Em outras palavras, o médico tem o dever de desempenhar toda atividade necessária para promover a cura do enfermo, não obstante, em diversas situações, tal objetivo possa não ser alcançado, mas, ainda assim terá cumprido com sua obrigação, estando escusado de qualquer responsabilidade civil.
Partindo-se desta premissa, é dever do paciente provar a culpa em alguma de suas modalidades (imprudência, negligência ou imperícia) ou até mesmo o dolo, para florescer e pleitear o seu direito à indenização.

Não bastasse isso, é indispensável, simultaneamente, ter em voga a distinção entre erro profissional e erro médico, para um justo e sobrepujado dever de indenizar. Àquele tem o condão de possibilitar o afastamento do dever de indenizar, enquanto este impõe a devida responsabilização e ulterior reparação pecuniária do dano.

Caracteriza-se erro profissional quando o médico mantém uma conduta ética e profissional perfeita, entretanto, adota uma técnica equivocada ao caso.
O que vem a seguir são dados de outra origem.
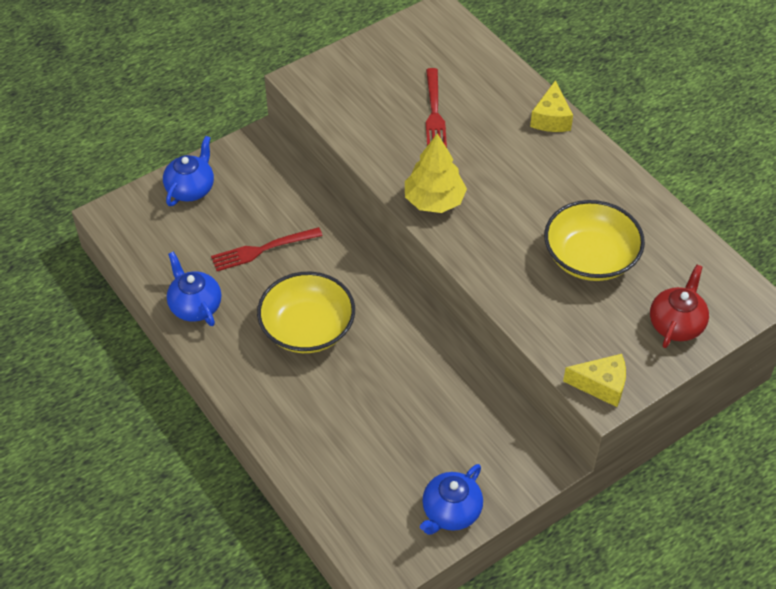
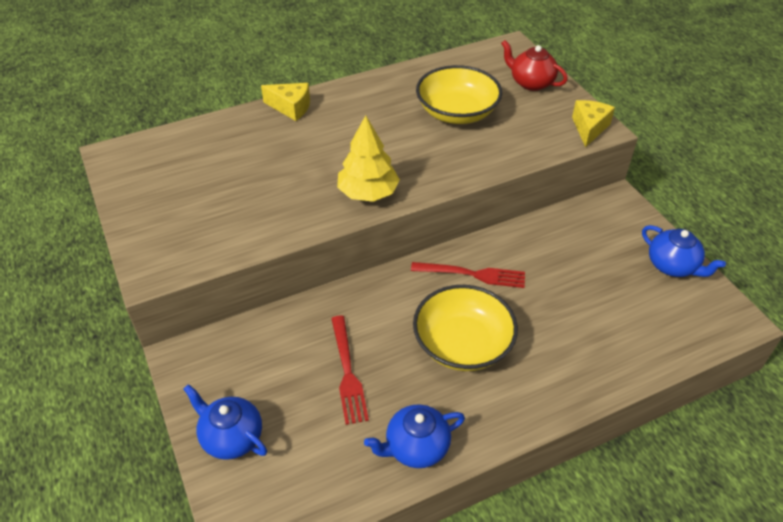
camera: 80 degrees left, 5 degrees down
(434, 112) = (251, 177): red fork -> red fork (473, 274)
Por outro lado, o erro médico indenizável, dá-se quando é adotada a técnica correta pelo profissional, contudo, a sua atuação é inepta e desastrosa, daí se tem o nascedouro da responsabilidade civil para emergir uma possível indenização.

Essa distinção é primacial, pois, não se tratando de erro grosseiro, não é dado ao magistrado estabelecer se aquela técnica utilizada é satisfatória ou não, ou então se existiria outra mais eficiente. É necessário se conviver com a imperfeição da ciência, razão pela qual se compreende a falibilidade do médico em determinadas ocasiões. Daí se afirmar que nos casos de erro profissional, tal deslize se mantém indene.

Aglutinado a esses fatos, ainda tem de ser levado em consideração: a enfermiça rede pública de saúde do país; a obsolescência dos equipamentos para realização de exames essenciais em doentes; o excessos de pacientes em detrimento de vagas nos hospitais que sobrecarregam e comprometem a rigorosa precisão na atuação desses profissionais, sendo por muitas vezes obrigados a diagnosticarem um número sobre-humano de enfermos.

Os médicos, vigilantes da vida e protetores da saúde da sociedade, não podem ser condenados a arcarem com vultosas quantias indenizatórias resultantes do caos da saúde pública, quiçá pelo oportunismo irresponsável de muitos pacientes incutidos por inescrupulosos advogados que não sabem ponderar os fatores acima mencionados no afã de angariarem volumosos honorários advocatícios.

A responsabilidade civil é a arma da sociedade para se proteger dos ataques resultantes de abusos de direito, mormente da imperícia de muitos profissionais, porém, esta arma não pode ser utilizada de maneira injusta e ilegítima, sob pena de colocar em instabilidade o próprio Estado de Direito Brasileiro. Ademais, o manejamento de ações infundadas, por mais que no futuro uma abdicada defesa possa promover a sua improcedência, gera prejuízos incalculáveis no ofício desses profissionais que, iguais a todos, têm uma família, uma carreira e um nome a zelar.

Responsabilidade civil sempre, entretanto, que seja justa, legal e cautelosa.